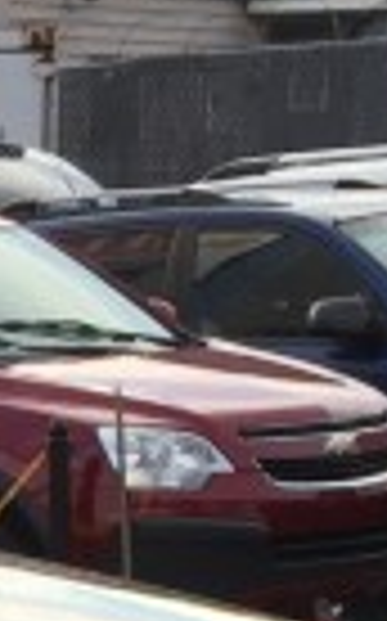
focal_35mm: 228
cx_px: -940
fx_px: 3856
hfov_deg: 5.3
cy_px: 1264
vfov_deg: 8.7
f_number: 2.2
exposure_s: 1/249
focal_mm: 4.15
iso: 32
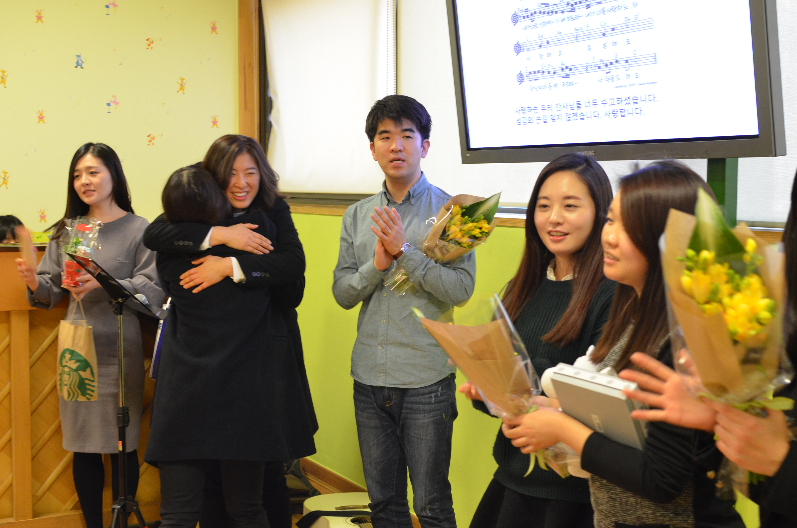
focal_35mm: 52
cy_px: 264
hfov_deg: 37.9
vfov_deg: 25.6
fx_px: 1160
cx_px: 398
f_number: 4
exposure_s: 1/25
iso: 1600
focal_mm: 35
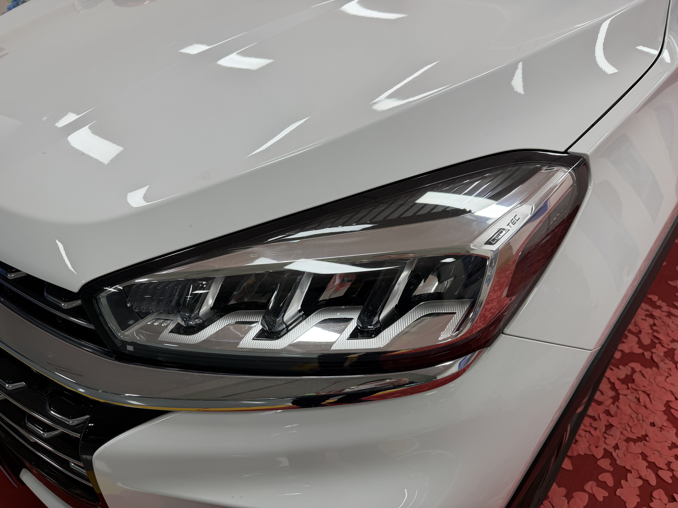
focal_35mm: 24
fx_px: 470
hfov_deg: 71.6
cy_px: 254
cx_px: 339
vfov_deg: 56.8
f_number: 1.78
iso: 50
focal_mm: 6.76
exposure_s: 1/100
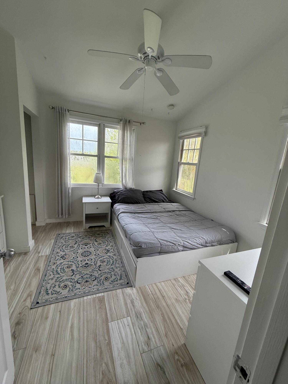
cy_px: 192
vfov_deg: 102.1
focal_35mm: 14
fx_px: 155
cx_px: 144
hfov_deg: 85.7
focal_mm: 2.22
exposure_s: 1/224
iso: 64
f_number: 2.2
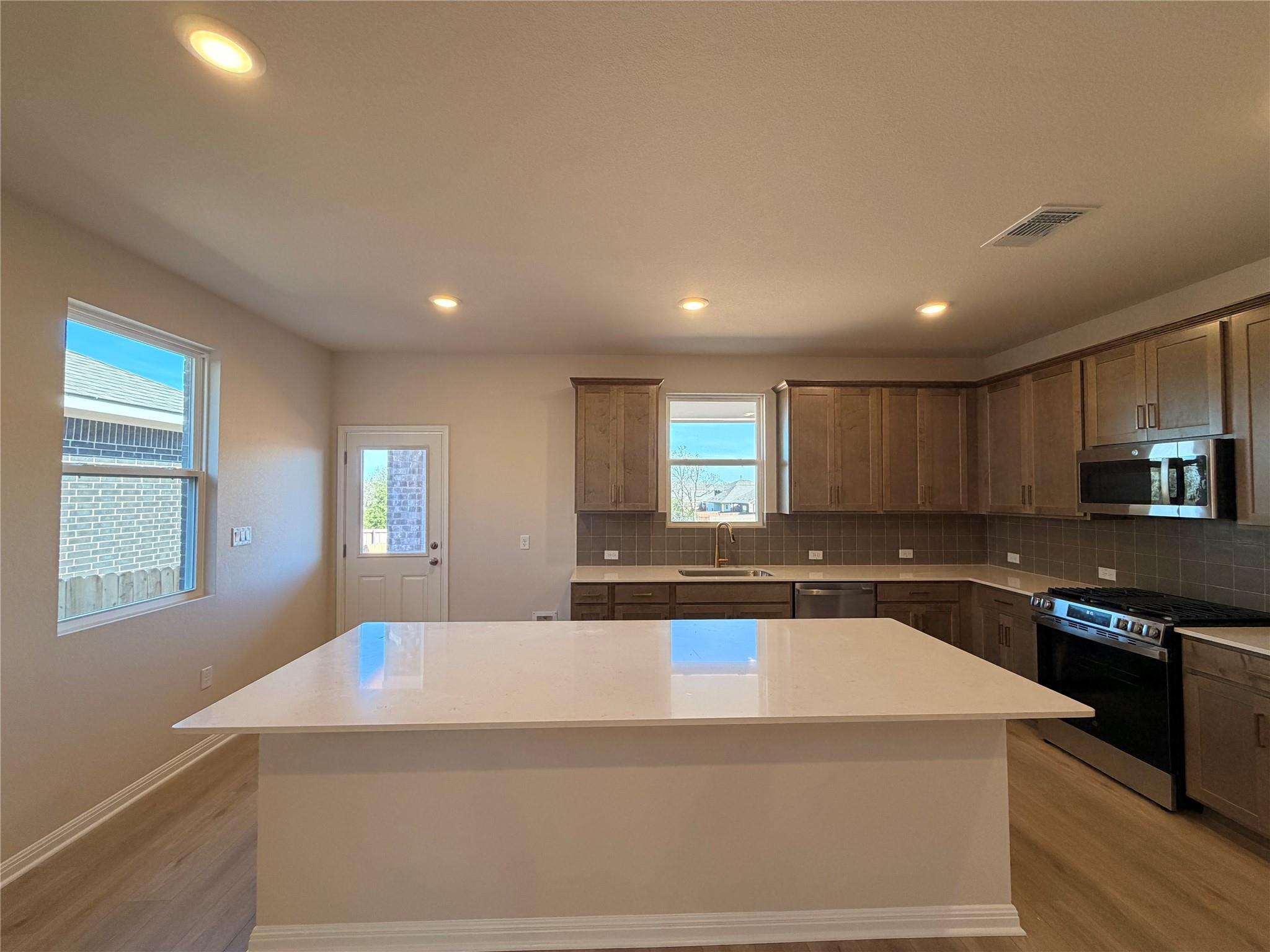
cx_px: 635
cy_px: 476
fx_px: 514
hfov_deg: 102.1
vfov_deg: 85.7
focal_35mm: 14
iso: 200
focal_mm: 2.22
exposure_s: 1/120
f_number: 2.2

________________________________________

» **TASK BRIEF**: Pictures are to be left out when the entries above are repeated exactly.

» **SOLUTION FOR THIS TASK**:
focal_35mm: 228
cx_px: -940
fx_px: 3856
hfov_deg: 5.3
cy_px: 1264
vfov_deg: 8.7
f_number: 2.2
exposure_s: 1/249
focal_mm: 4.15
iso: 32
focal_35mm: 52
cy_px: 264
hfov_deg: 37.9
vfov_deg: 25.6
fx_px: 1160
cx_px: 398
f_number: 4
exposure_s: 1/25
iso: 1600
focal_mm: 35
focal_35mm: 24
fx_px: 470
hfov_deg: 71.6
cy_px: 254
cx_px: 339
vfov_deg: 56.8
f_number: 1.78
iso: 50
focal_mm: 6.76
exposure_s: 1/100
cy_px: 192
vfov_deg: 102.1
focal_35mm: 14
fx_px: 155
cx_px: 144
hfov_deg: 85.7
focal_mm: 2.22
exposure_s: 1/224
iso: 64
f_number: 2.2
cx_px: 635
cy_px: 476
fx_px: 514
hfov_deg: 102.1
vfov_deg: 85.7
focal_35mm: 14
iso: 200
focal_mm: 2.22
exposure_s: 1/120
f_number: 2.2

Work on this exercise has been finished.